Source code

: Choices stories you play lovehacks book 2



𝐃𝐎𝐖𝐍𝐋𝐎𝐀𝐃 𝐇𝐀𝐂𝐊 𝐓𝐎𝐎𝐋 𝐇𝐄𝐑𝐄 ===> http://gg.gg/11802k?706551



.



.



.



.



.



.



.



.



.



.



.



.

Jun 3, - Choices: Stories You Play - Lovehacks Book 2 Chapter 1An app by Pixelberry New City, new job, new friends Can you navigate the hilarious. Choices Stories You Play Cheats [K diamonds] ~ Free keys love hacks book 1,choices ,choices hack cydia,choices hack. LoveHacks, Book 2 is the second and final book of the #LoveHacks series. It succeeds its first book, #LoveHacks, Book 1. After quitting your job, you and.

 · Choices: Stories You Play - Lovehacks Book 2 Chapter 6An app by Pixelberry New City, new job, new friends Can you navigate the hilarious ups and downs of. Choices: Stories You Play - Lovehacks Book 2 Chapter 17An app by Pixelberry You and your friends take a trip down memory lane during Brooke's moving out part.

※

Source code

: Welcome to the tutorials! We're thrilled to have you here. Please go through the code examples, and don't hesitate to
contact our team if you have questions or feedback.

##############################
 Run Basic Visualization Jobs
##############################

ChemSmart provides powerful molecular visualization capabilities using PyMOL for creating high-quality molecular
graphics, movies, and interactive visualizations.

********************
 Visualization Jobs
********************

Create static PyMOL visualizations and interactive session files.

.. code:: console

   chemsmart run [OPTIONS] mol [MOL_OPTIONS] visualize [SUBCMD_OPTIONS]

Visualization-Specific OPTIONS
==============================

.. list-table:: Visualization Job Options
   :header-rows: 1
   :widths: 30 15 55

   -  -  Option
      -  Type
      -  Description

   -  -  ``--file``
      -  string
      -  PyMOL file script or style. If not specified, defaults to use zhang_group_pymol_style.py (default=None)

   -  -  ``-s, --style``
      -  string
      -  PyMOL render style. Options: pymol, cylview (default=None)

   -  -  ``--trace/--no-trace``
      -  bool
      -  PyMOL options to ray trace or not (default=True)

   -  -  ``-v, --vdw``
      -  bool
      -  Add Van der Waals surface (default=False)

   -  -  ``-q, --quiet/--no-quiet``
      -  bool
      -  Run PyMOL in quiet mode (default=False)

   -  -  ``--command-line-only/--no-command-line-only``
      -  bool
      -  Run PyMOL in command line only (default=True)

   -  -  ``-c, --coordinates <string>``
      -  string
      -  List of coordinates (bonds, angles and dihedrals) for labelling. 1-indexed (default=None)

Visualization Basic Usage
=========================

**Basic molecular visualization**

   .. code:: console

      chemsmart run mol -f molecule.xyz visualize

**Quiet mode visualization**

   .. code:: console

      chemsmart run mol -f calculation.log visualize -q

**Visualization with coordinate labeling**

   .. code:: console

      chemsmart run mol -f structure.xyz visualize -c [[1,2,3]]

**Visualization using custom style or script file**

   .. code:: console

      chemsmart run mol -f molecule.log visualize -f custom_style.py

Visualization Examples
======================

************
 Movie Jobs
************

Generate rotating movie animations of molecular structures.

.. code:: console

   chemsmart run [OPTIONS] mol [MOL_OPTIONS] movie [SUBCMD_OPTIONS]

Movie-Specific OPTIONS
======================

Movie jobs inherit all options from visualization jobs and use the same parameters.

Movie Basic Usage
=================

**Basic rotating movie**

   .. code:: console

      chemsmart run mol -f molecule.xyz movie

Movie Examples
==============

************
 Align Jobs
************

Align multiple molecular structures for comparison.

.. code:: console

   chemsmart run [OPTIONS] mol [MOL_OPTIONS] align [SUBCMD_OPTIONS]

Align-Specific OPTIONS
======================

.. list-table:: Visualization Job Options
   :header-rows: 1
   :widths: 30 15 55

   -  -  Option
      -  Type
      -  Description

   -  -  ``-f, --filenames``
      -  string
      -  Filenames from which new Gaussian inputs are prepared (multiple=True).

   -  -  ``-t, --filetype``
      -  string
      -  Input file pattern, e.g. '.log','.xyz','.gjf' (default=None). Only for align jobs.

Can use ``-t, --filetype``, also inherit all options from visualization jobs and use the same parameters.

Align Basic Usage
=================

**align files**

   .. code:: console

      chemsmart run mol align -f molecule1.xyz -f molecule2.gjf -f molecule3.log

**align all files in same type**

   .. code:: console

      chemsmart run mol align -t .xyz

※

Count every line in the listing above that holds "filetype", then report only the count.

#### Finished task
2